The Hawks, who lost Sunday on the road to the Brooklyn Nets, were without starting point guard Dennis Schroder and starting power forward Ersan Ilyasova. The Hawks opened with journeyman Malcolm Delaney at point guard and veteran Mike Muscala at power forward ahead of first-round pick John Collins, the West Palm Beach Cardinal Newman High School product.
The Heat had to alter their early rotation when Waiters was forced to the bench with his second foul with 6:56 left in the opening period.
The Heat continued with their rotation of Tyler Johnson, Olynyk, Justise Winslow and Ellington as their first four reserves.
The Heat pushed to an early nine-point lead only to see the Hawks close within 26-23 by the close of the first quarter. Richardson scored 10 in the opening period, which also included five Heat turnovers and a blown dunk in transition by Winslow.
That's when Ellington took over, doing to a Heat opponent what he had done against the Heat while wearing the jerseys of the Memphis Grizzlies and Brooklyn Nets, performances that were among the reasons the Heat signed him during the 2016 offseason.
The game then turned chippy in the third period, when Hawks forward Taurean Prince was assessed a Flagrant 1 foul for a shove against Dragic, with Dragic, Waiters and Hawks center Dewayne Dedmon called for technical fouls for the ensuring tussle.
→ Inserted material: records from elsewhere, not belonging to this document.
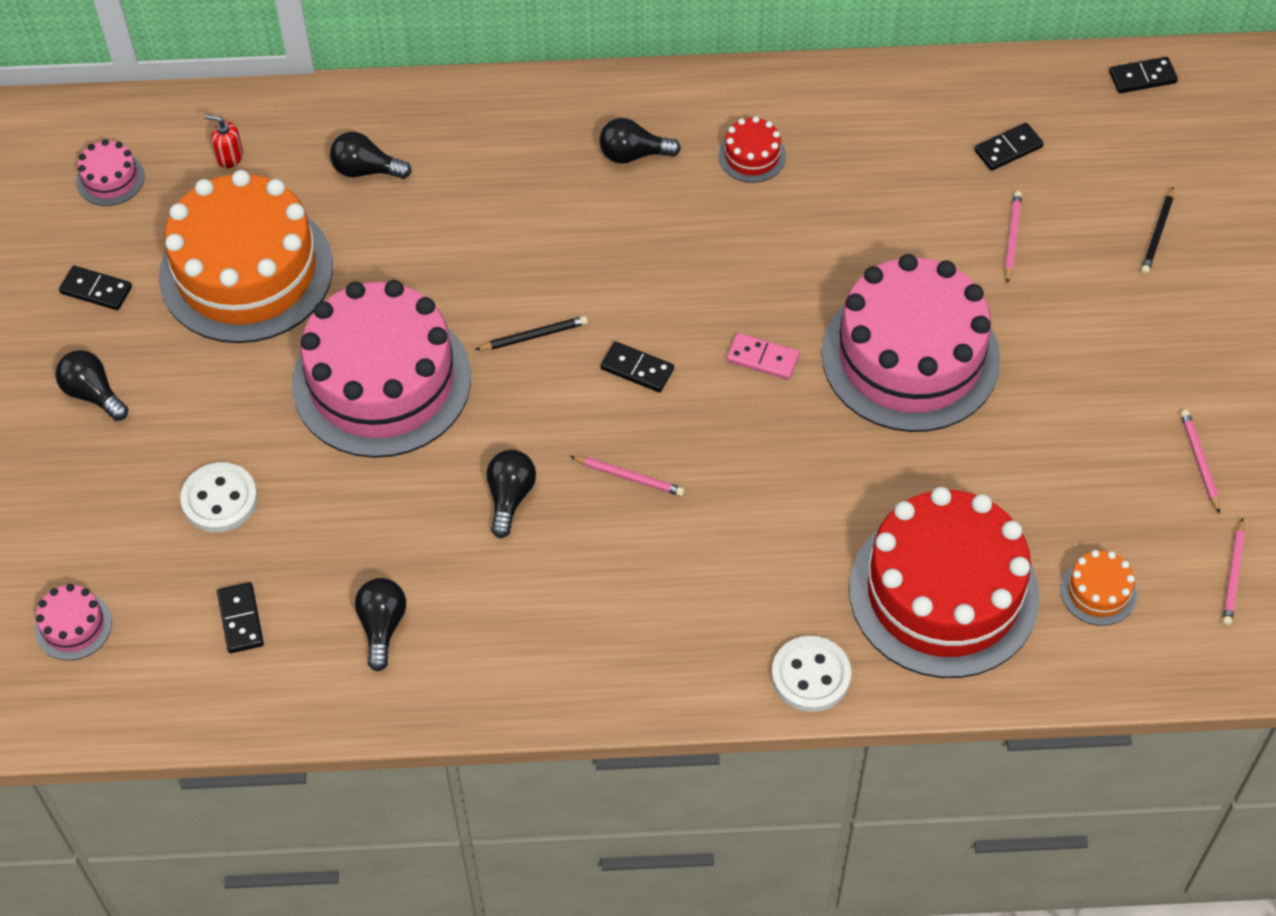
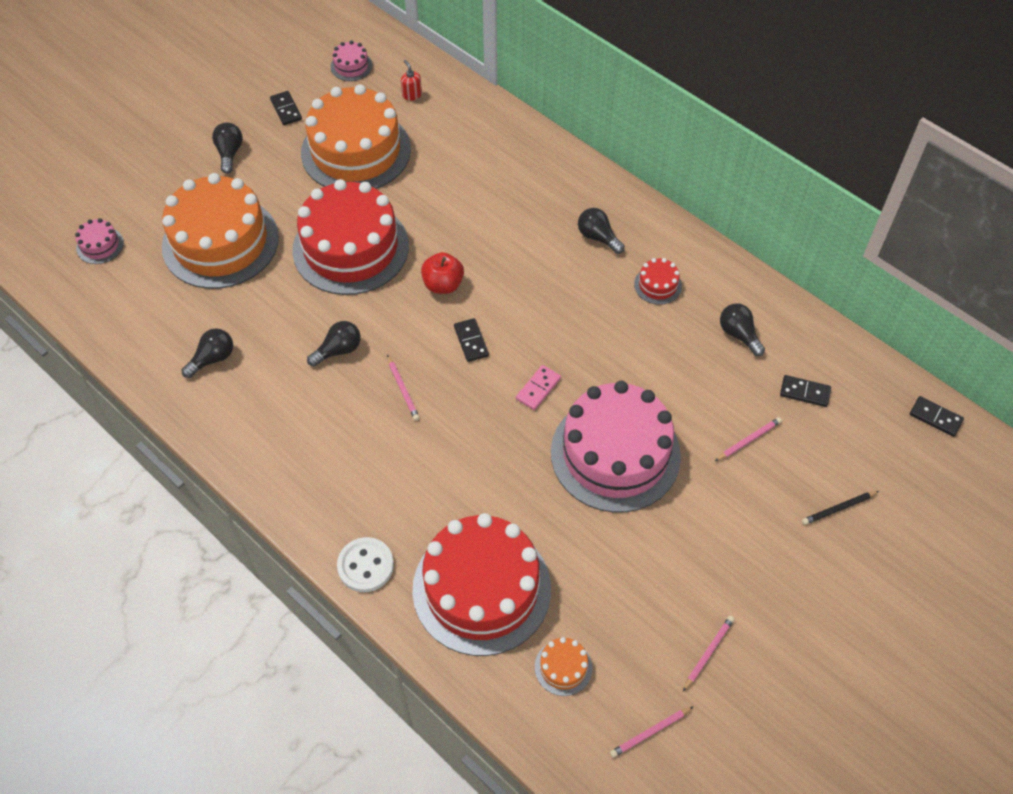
camera: 45 degrees right, 0 degrees up
white button [180,462,258,532] -> orange cake [162,173,279,289]
black domino [217,582,264,653] -> none
pink cake [292,280,471,458] -> red cake [292,179,409,295]
black light bulb [330,132,412,179] -> black light bulb moved to [720,303,765,356]
black pencil [475,316,588,350] -> red apple [421,252,464,294]
pink domino [727,333,800,380] -> pink domino turned 60 degrees clockwise [516,365,561,410]

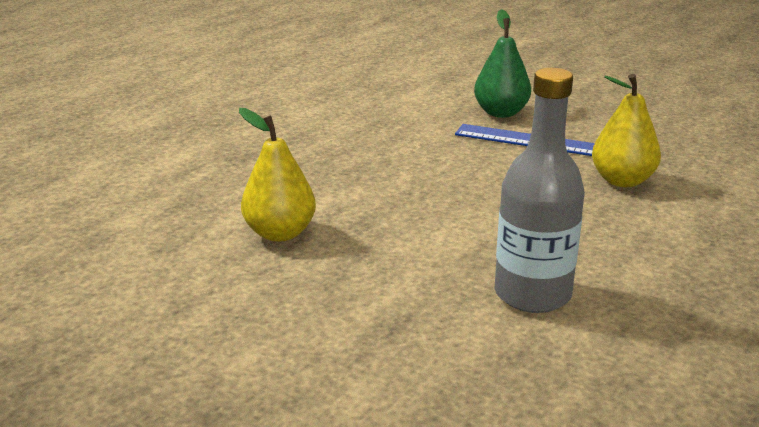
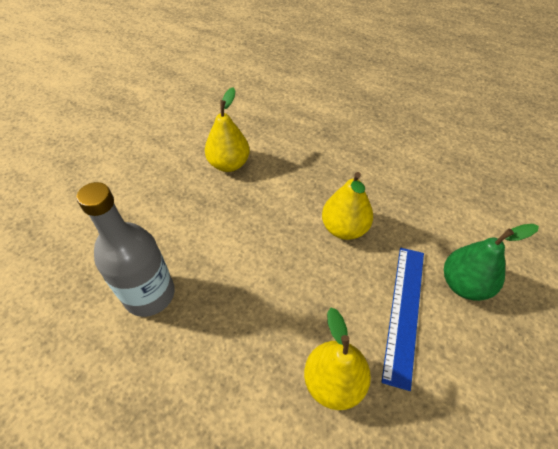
camera: 85 degrees right, 25 degrees up
none -> yellow pear [322,172,373,240]

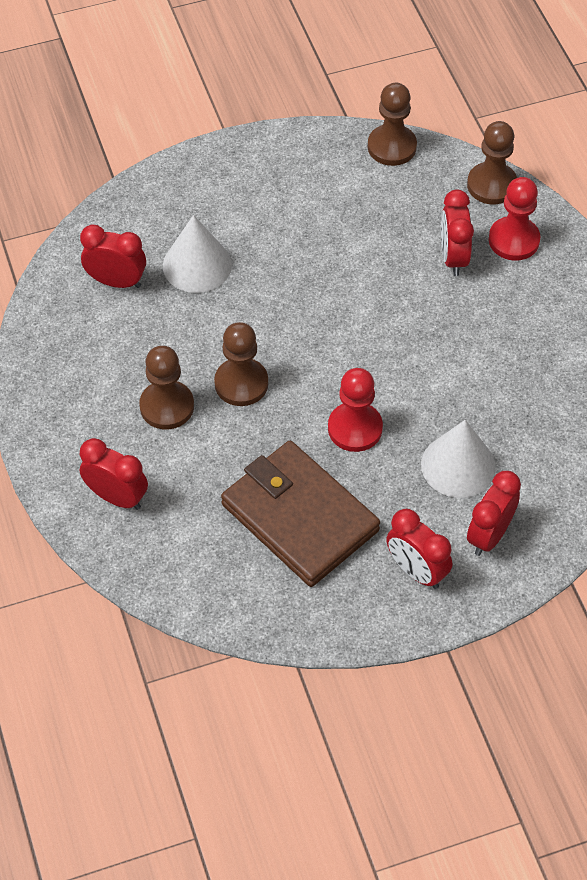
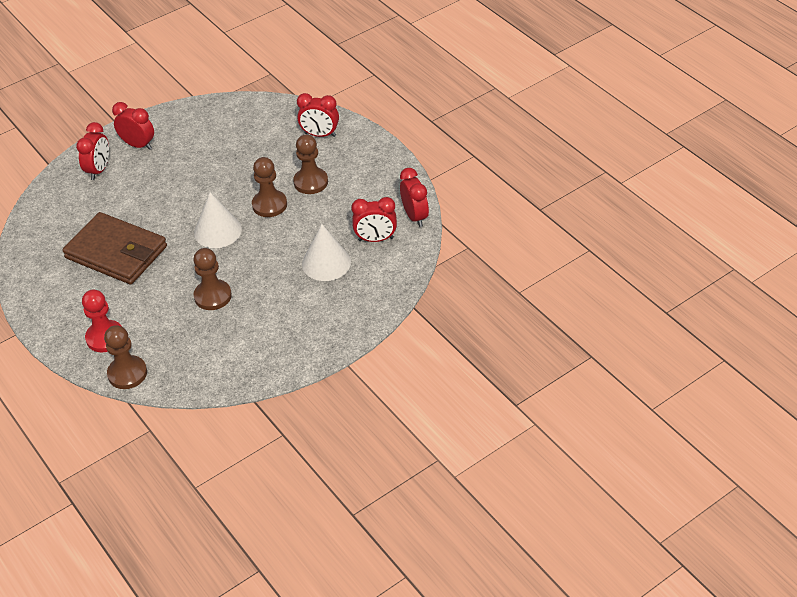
camera: 165 degrees right, 10 degrees down
brown wallet [221,441,380,587] -> brown wallet moved to [62,212,167,285]
red pawn [328,368,383,452] -> none
brown pawn [368,82,417,166] -> brown pawn moved to [194,248,232,310]
white cone [421,420,496,498] -> white cone moved to [194,192,242,248]
red clock [441,190,474,276] -> red clock moved to [400,168,429,227]

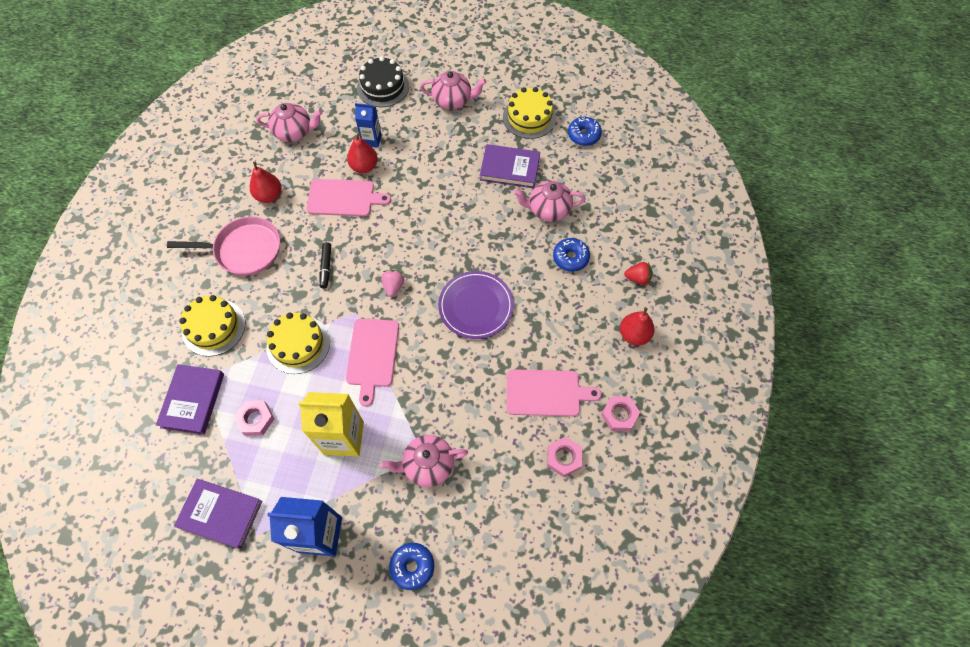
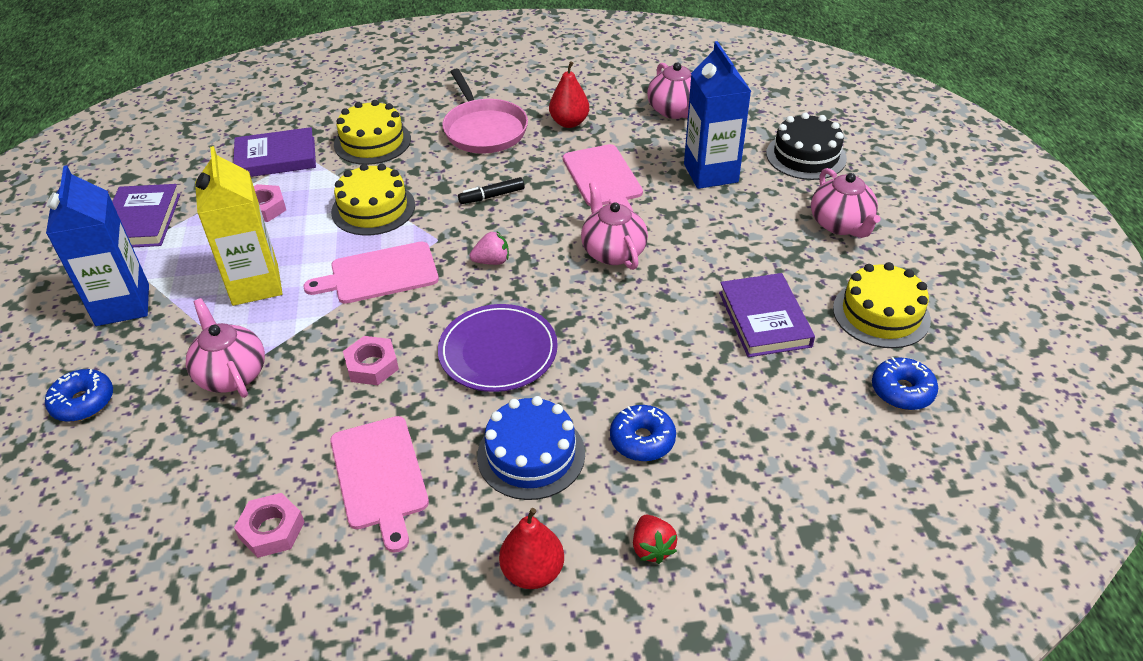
camera: 70 degrees right, 20 degrees down
red pear [347,133,378,173] -> none
blue carton [355,103,382,148] -> blue carton [684,41,751,189], size x1.77
pink teapot [513,180,586,222] -> pink teapot moved to [581,182,648,270]
pink nut [601,396,640,431] -> pink nut moved to [343,336,399,385]
none -> blue cake [477,396,585,500]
All three ensuing free throws were missed.
Prince entered with a history against the Heat, with a hard foul last season against Whiteside and then a scrap with James Johnson.
The sequence came after the Hawks trimmed what had been a 21-point Heat lead to 11, on the way to reducing the deficit to 77-73 going into the fourth quarter. The Heat shot just 6 of 21 in the third.
Richardson then stepped up in the fourth, to help push the Heat back to a 10-point lead at 94-85, with 3:30 to play, with the Heat putting it away from there.
The teams split last season's four games, with the Heat going 1-1 against the Hawks at AmericanAirlines Arena. The Heat entered just 2-4 at home against the Hawks since 2014-15.
For the second time in as many home games, the Heat are caught an opponent on the second night of a back-to-back set, as they did in Saturday's victory over the Indiana Pacers.
The game was the fourth on a season-opening five-game trip for the Hawks, who do not play their home opener until Friday.